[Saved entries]
_ _ _
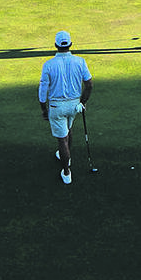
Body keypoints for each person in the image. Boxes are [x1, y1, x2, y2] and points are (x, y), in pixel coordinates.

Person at [37, 30, 93, 185]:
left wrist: (43, 109)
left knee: (62, 140)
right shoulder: (80, 61)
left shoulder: (48, 64)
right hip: (74, 105)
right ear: (70, 44)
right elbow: (89, 85)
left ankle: (66, 171)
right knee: (68, 130)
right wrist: (83, 102)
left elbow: (43, 90)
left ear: (55, 45)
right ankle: (67, 156)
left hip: (57, 106)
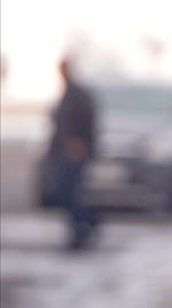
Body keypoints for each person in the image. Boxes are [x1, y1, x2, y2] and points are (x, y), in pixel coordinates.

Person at [49, 59, 98, 250]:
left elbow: (89, 121)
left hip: (75, 154)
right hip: (62, 152)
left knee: (72, 194)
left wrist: (82, 144)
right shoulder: (66, 93)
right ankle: (89, 223)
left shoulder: (78, 94)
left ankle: (81, 232)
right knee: (65, 193)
_ _ _
WHAT THIS TASK INVOLVES:
Copy nothing outside the span: please output the lines from the one with "right elbow: (89, 85)" through the end of the entries above, and skip the pictures.

OUTPUT:
right elbow: (89, 85)
left ankle: (66, 171)
right knee: (68, 130)
right wrist: (83, 102)
left elbow: (43, 90)
left ear: (55, 45)
right ankle: (67, 156)
left hip: (57, 106)
Body keypoints for each person in the image. Boxes are [x1, y1, x2, y2] and points are (x, y), in pixel coordinates.

Person at [49, 59, 98, 250]:
left elbow: (89, 121)
left hip: (75, 154)
right hip: (62, 152)
left knee: (72, 194)
left wrist: (82, 144)
right shoulder: (66, 93)
right ankle: (89, 223)
left shoulder: (78, 94)
left ankle: (81, 232)
right knee: (65, 193)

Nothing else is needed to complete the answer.